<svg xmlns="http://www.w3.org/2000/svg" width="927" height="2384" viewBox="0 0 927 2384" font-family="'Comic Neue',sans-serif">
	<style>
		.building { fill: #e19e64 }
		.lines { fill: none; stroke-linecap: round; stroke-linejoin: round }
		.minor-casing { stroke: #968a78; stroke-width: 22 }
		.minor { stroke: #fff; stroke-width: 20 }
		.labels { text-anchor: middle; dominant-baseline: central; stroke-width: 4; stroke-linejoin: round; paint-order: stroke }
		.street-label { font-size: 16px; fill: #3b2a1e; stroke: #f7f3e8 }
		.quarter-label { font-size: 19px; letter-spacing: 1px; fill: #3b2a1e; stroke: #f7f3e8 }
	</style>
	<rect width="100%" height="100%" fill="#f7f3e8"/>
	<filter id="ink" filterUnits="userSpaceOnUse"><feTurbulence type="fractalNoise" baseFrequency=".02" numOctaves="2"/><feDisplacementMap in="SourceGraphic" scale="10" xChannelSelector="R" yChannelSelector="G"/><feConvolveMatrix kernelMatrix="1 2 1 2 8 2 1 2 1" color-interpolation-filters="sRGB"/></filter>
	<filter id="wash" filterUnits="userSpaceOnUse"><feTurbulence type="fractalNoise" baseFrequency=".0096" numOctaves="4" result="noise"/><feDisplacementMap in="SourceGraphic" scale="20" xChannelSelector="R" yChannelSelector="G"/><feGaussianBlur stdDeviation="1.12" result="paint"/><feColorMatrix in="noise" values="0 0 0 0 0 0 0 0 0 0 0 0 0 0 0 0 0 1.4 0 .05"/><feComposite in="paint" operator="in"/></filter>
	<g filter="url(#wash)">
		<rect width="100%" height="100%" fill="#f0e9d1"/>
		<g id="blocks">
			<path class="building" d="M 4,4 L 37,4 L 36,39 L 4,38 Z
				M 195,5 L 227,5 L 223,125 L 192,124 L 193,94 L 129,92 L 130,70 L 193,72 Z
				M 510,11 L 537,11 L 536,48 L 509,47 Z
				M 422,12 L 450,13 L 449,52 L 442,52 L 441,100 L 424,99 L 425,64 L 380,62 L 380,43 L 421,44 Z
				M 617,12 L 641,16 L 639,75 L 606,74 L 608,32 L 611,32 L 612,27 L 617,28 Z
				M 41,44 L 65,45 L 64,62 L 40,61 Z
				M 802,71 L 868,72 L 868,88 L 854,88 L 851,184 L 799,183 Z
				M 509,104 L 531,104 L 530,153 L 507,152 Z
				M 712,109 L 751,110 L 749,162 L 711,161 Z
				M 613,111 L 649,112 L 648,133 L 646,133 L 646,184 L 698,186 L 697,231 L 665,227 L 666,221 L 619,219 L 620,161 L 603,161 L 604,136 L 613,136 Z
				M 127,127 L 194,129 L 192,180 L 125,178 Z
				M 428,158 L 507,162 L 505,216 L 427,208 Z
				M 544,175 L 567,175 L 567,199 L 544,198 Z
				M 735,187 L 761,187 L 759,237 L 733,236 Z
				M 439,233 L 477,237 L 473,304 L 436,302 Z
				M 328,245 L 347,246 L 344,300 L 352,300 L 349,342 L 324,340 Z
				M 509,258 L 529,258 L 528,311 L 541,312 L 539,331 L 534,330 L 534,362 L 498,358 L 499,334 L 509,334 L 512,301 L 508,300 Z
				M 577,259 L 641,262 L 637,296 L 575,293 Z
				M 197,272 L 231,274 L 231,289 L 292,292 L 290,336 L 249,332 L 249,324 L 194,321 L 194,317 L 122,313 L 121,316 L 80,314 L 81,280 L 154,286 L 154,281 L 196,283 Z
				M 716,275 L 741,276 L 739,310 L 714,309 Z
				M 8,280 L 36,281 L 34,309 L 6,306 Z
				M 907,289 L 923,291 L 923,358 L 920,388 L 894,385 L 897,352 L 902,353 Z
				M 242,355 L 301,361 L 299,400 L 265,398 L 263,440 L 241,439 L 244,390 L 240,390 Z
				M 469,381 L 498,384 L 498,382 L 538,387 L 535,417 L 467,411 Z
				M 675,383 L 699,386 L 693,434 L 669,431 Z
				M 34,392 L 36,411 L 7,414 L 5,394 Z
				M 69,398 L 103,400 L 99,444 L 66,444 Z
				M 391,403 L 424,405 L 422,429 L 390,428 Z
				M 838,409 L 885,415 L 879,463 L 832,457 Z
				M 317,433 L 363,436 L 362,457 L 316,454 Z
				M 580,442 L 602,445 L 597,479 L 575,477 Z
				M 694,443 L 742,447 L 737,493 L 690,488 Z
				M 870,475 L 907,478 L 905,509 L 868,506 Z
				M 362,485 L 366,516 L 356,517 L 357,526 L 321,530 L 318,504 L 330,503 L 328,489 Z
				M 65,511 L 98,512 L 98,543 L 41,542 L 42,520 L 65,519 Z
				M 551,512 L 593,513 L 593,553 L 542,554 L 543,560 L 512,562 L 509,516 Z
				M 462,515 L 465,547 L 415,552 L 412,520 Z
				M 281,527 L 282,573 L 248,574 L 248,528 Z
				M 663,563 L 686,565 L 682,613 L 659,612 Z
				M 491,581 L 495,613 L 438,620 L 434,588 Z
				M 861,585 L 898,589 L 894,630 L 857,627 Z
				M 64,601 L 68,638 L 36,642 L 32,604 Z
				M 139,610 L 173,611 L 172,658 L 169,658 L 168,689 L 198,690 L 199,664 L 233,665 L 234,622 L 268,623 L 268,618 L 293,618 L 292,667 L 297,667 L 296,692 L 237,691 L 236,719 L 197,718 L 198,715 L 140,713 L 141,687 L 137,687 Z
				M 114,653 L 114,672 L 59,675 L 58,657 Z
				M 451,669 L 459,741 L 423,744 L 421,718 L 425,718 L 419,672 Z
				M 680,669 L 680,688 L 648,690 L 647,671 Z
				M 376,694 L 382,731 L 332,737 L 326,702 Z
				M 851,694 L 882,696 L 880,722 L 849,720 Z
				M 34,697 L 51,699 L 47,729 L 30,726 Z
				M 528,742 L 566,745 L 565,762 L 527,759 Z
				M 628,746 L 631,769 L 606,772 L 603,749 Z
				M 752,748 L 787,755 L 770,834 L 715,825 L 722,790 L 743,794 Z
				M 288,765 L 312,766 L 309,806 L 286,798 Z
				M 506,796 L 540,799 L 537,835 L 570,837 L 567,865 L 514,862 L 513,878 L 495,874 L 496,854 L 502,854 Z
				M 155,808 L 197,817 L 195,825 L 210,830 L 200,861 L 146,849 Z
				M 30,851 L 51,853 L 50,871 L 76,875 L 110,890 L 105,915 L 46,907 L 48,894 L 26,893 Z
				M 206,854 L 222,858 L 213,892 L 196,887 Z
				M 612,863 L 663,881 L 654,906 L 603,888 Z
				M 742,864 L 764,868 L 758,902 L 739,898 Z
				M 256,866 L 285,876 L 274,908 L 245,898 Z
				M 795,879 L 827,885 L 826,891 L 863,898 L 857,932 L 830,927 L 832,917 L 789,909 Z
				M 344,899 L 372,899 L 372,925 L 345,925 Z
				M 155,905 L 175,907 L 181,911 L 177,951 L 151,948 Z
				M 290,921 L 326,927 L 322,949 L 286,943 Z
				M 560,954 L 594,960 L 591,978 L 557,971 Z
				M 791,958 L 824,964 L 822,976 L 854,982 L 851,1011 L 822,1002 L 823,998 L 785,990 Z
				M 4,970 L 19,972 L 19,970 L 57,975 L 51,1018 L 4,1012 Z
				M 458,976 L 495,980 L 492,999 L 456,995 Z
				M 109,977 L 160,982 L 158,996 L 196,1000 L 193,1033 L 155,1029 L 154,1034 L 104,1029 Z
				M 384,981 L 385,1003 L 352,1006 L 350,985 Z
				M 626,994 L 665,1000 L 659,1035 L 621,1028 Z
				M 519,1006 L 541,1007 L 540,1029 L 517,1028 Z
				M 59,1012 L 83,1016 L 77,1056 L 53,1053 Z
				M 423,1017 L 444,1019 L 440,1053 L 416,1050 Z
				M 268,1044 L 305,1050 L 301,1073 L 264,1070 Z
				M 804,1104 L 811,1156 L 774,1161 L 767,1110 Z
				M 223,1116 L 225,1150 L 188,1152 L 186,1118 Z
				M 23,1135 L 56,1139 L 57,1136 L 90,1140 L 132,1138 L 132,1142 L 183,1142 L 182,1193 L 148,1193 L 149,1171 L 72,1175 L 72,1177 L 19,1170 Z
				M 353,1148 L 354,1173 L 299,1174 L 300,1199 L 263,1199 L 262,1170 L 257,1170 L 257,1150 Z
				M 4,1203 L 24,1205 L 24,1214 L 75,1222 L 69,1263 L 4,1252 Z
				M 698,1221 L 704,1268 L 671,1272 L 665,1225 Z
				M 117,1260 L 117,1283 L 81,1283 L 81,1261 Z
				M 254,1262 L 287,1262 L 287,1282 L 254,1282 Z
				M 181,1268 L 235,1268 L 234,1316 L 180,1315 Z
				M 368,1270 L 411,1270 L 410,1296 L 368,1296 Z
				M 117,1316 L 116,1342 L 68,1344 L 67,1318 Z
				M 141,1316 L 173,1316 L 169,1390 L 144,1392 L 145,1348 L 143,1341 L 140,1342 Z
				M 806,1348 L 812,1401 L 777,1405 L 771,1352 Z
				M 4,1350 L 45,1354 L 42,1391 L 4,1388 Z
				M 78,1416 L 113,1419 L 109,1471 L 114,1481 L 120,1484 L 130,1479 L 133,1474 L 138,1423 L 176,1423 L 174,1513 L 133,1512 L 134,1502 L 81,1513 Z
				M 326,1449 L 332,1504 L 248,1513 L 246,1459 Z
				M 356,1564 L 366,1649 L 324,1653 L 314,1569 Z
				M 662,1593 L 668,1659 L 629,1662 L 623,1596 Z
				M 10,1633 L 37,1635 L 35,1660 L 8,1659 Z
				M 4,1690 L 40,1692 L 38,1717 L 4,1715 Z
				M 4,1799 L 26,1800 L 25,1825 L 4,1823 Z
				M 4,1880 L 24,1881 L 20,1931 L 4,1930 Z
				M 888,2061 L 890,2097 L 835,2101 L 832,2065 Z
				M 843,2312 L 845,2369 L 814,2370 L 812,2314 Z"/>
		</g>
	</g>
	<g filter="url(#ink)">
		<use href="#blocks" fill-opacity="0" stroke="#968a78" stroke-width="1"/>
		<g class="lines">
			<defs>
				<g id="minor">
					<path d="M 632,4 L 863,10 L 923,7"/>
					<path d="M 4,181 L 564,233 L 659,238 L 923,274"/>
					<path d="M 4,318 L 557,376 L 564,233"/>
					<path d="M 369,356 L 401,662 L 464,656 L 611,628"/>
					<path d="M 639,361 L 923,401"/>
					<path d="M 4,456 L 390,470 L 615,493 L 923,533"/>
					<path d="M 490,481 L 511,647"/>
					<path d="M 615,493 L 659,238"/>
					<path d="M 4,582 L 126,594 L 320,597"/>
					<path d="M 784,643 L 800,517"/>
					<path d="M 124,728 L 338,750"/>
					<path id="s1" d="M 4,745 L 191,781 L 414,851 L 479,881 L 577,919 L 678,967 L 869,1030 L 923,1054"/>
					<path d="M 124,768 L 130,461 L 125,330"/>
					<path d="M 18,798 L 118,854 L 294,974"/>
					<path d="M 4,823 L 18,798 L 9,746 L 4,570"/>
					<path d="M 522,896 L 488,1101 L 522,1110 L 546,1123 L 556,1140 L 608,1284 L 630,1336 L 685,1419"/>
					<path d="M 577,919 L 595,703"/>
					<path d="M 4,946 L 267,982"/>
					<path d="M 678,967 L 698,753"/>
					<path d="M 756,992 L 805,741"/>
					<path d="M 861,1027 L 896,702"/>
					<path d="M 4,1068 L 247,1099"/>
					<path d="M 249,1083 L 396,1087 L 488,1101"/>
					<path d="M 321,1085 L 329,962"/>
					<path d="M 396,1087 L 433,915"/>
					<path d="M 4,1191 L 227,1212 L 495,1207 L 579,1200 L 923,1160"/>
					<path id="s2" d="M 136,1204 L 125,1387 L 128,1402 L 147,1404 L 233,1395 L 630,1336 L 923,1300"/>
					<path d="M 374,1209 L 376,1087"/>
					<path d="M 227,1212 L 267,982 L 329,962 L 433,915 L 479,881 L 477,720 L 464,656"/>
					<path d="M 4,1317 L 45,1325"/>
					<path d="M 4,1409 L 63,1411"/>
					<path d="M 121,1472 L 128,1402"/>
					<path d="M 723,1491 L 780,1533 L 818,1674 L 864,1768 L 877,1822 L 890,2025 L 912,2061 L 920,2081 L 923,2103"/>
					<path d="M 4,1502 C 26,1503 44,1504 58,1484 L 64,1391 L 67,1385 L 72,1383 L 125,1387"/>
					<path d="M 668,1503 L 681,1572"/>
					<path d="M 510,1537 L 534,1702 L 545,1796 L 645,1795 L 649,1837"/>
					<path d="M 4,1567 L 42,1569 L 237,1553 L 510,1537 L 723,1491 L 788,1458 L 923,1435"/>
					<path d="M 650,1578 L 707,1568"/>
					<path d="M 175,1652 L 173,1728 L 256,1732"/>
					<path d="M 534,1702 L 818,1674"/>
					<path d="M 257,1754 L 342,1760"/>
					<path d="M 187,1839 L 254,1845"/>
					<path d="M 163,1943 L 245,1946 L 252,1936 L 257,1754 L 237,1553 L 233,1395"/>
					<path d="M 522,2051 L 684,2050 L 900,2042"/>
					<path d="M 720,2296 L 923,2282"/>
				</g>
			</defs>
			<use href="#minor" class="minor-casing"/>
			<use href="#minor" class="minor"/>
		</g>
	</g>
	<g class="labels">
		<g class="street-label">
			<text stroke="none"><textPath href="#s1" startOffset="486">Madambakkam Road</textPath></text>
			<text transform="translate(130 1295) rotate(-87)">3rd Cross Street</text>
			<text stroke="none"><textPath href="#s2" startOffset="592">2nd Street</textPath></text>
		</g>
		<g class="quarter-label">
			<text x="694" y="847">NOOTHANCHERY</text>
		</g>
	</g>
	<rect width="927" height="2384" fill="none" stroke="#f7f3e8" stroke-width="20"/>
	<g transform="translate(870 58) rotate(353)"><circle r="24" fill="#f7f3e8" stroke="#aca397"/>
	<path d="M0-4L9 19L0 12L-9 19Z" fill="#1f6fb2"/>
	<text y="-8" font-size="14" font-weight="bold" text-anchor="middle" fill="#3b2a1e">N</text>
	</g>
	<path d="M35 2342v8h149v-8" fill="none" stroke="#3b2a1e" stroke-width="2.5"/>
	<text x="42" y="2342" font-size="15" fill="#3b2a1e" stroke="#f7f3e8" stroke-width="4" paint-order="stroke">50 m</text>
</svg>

++++

> **Task**
All lines with the string "wash" must be copied from the data.

> **Output below**
	<filter id="wash" filterUnits="userSpaceOnUse"><feTurbulence type="fractalNoise" baseFrequency=".0096" numOctaves="4" result="noise"/><feDisplacementMap in="SourceGraphic" scale="20" xChannelSelector="R" yChannelSelector="G"/><feGaussianBlur stdDeviation="1.12" result="paint"/><feColorMatrix in="noise" values="0 0 0 0 0 0 0 0 0 0 0 0 0 0 0 0 0 1.4 0 .05"/><feComposite in="paint" operator="in"/></filter>
	<g filter="url(#wash)">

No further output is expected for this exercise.